Non va meglio tra autrici e produttrici, in Europa e nel mondo. Considerando gli iscritti alle principali società di collecting europee, le prime rappresentano in media il 16%. I dati sono ancora più bassi per le produttrici: sono presenti solo nel 2,6% delle 100 canzoni di maggiore successo tra il 2012 e il 2020, considerando la classifica americana di Billboard.
Sono i dati diffusi oggi da Italia Music Lab (qui la pagina su diversità e inclusione), l’hub della Siae dedicato ai giovani talenti che ha annunciato alcune iniziative per ridurre gender gap e discriminazione nella musica italiana tra cui una partnership con Equaly, che si occupa di parità di genere nel nostro music business (ne abbiamo scritto qui) e che è entrata nel comitato consultivo sui temi della diversità e dell’inclusione, e il finanziamenti dei programmi di formazione dell’iniziativa europea Keychange, che è come del resto Italia Music Lab fra i partner istituzionali di Mission Diversity, «progetto dedicato alla rappresentazione e alla valorizzazione delle diversità di genere all’interno dell’industria musicale».
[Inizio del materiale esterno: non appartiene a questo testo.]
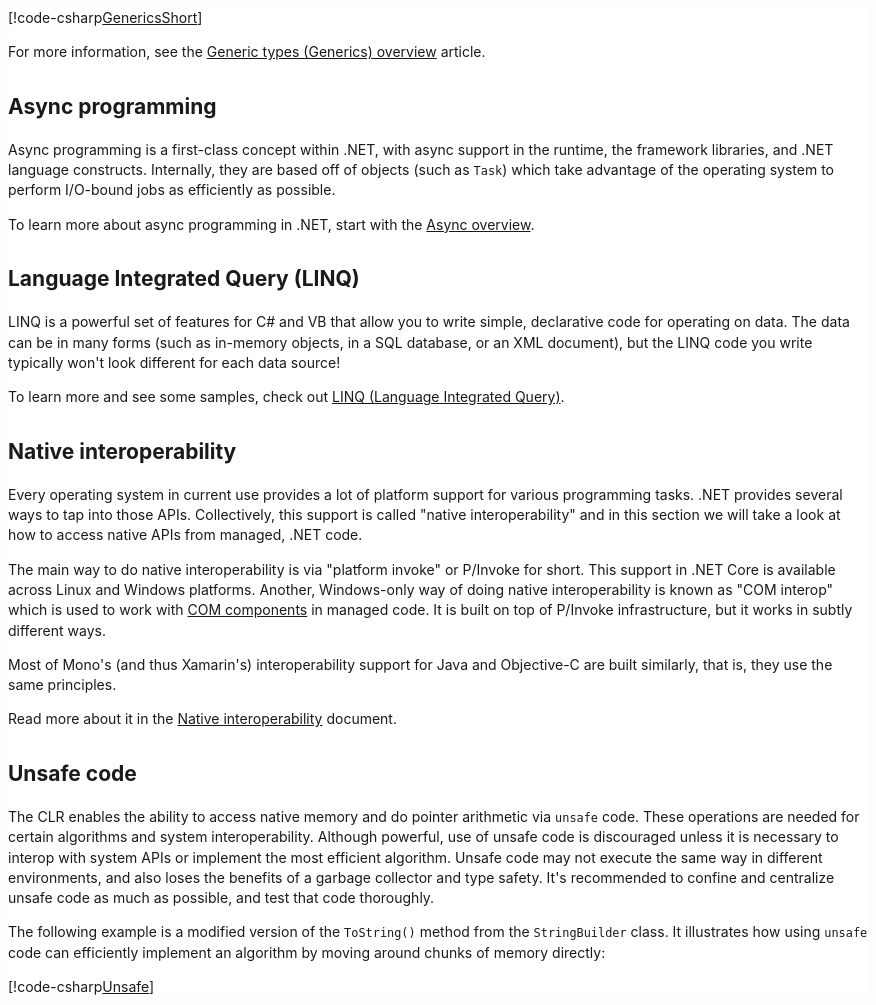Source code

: [!code-csharp[GenericsShort](../../samples/csharp/snippets/tour/GenericsShort.csx)]

For more information, see the [Generic types (Generics) overview](generics.md) article.

## Async programming

Async programming is a first-class concept within .NET, with async support in the runtime, the framework libraries, and .NET language constructs. Internally, they are based off of objects (such as `Task`) which take advantage of the operating system to perform I/O-bound jobs as efficiently as possible.

To learn more about async programming in .NET, start with the [Async overview](async.md).

## Language Integrated Query (LINQ)

LINQ is a powerful set of features for C# and VB that allow you to write simple, declarative code for operating on data. The data can be in many forms (such as in-memory objects, in a SQL database, or an XML document), but the LINQ code you write typically won't look different for each data source!

To learn more and see some samples, check out [LINQ (Language Integrated Query)](using-linq.md).

## Native interoperability

Every operating system in current use provides a lot of platform support for various programming tasks. .NET provides several ways to tap into those APIs. Collectively, this support is called "native interoperability" and in this section we will take a look at how to access native APIs from managed, .NET code.

The main way to do native interoperability is via "platform invoke" or P/Invoke for short. This support in .NET Core is available across Linux and Windows platforms. Another, Windows-only way of doing native interoperability is known as "COM interop" which is used to work with [COM components](https://msdn.microsoft.com/library/bwa2bx93.aspx) in managed code. It is built on top of P/Invoke infrastructure, but it works in subtly different ways.

Most of Mono's (and thus Xamarin's) interoperability support for Java and Objective-C are built similarly, that is, they use the same principles.

Read more about it in the [Native interoperability](native-interop.md) document.

## Unsafe code

The CLR enables the ability to access native memory and do pointer arithmetic via `unsafe` code. These operations are needed for certain algorithms and system interoperability. Although powerful, use of unsafe code is discouraged unless it is necessary to interop with system APIs or implement the most efficient algorithm. Unsafe code may not execute the same way in different environments, and also loses the benefits of a garbage collector and type safety. It's recommended to confine and centralize unsafe code as much as possible, and test that code thoroughly.

The following example is a modified version of the `ToString()` method from the `StringBuilder` class.  It illustrates how using `unsafe` code can efficiently implement an algorithm by moving around chunks of memory directly:

[!code-csharp[Unsafe](../../samples/csharp/snippets/tour/Unsafe.csx)]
Ai bandi lanciati da Italia Music Lab ha partecipato il 23,3% di artiste donne, che rappresentano però il 51,9% dei vincitori. Nei prossimi bandi è stato inserito un contributo per i genitori (musicisti o professionisti) che devono portare il proprio figlio in tour all’estero o che hanno bisogno di assistenza per la cura in Italia. Non solo: le graduatorie terranno conto tra le altre cose anche del bilanciamento di genere.